What is required
Reproduce the listing in its entirety. Do not reproduce the pictures.

Data below
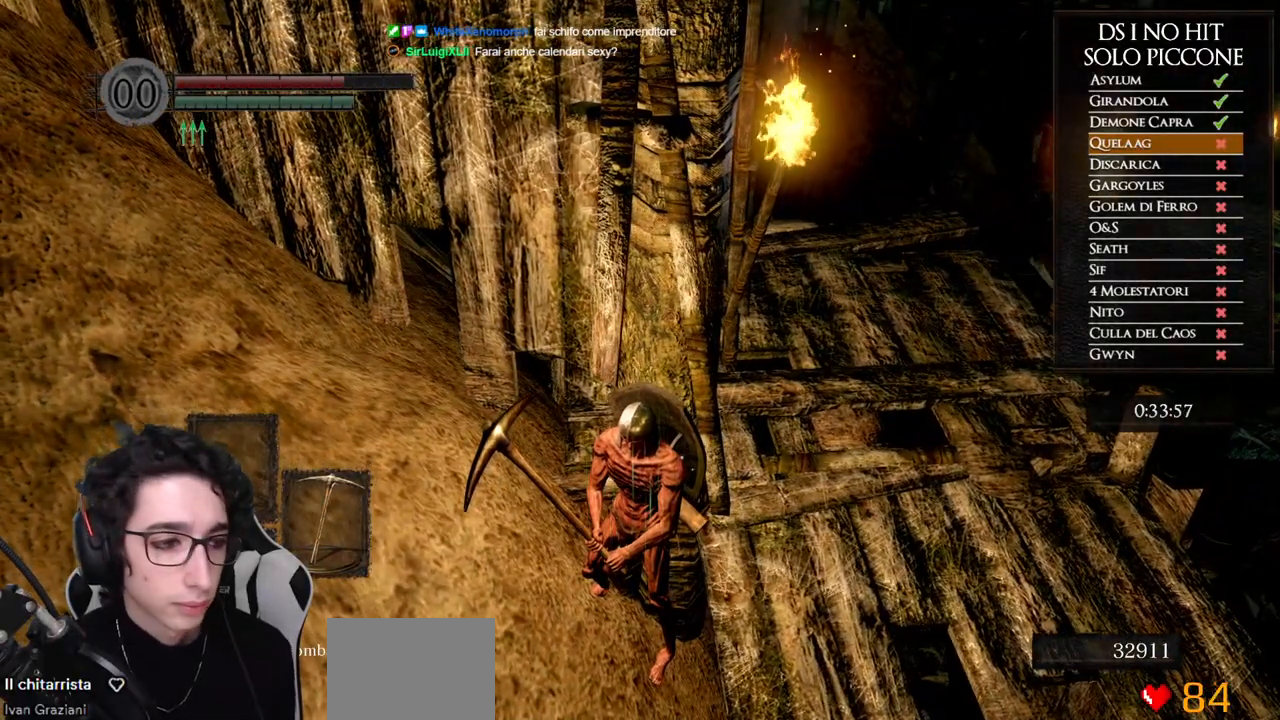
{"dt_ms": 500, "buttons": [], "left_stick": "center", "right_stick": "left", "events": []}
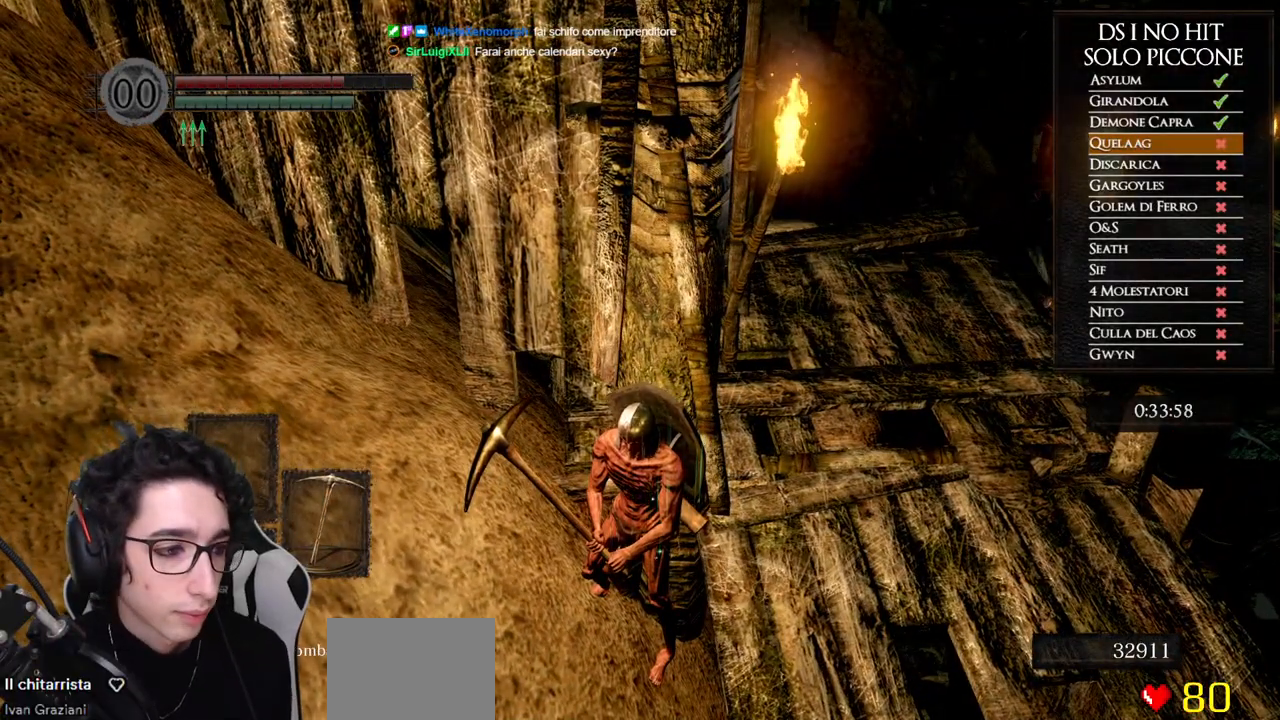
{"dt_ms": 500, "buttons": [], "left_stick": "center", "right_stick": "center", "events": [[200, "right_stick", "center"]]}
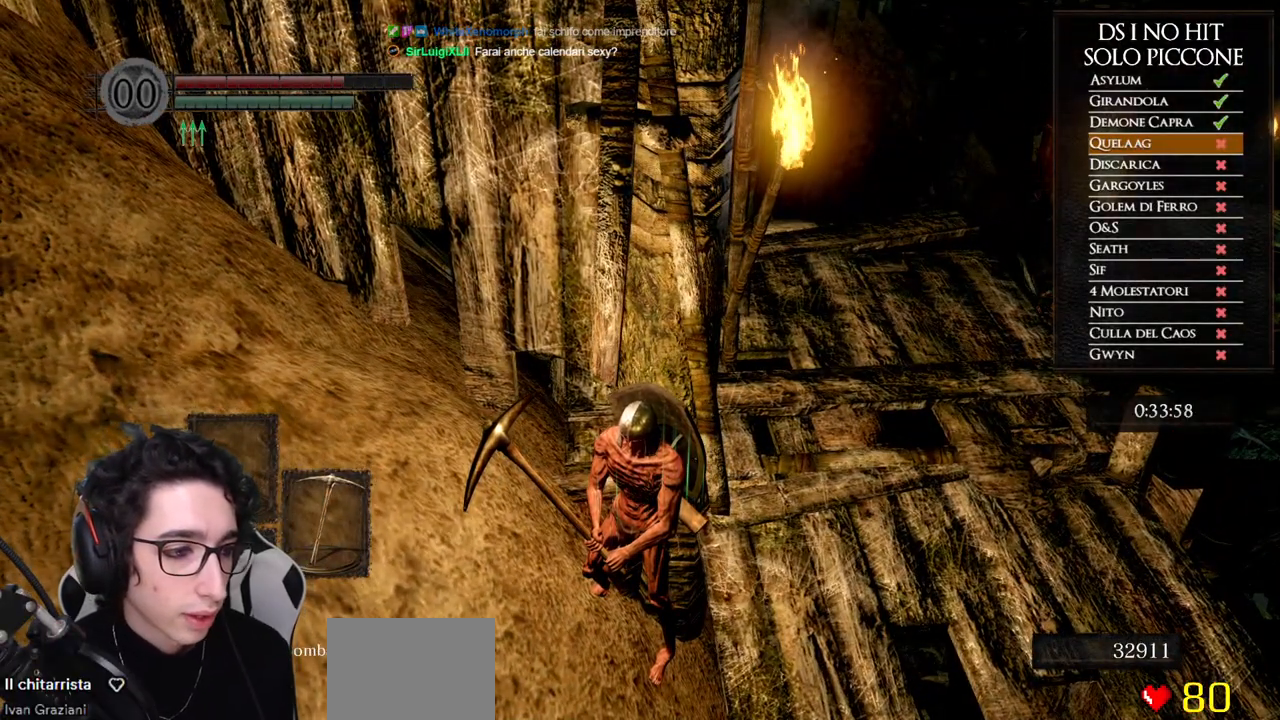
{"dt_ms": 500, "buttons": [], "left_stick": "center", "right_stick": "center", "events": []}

Problem solution
{"dt_ms": 500, "buttons": [], "left_stick": "center", "right_stick": "left", "events": []}
{"dt_ms": 500, "buttons": [], "left_stick": "center", "right_stick": "center", "events": [[200, "right_stick", "center"]]}
{"dt_ms": 500, "buttons": [], "left_stick": "center", "right_stick": "center", "events": []}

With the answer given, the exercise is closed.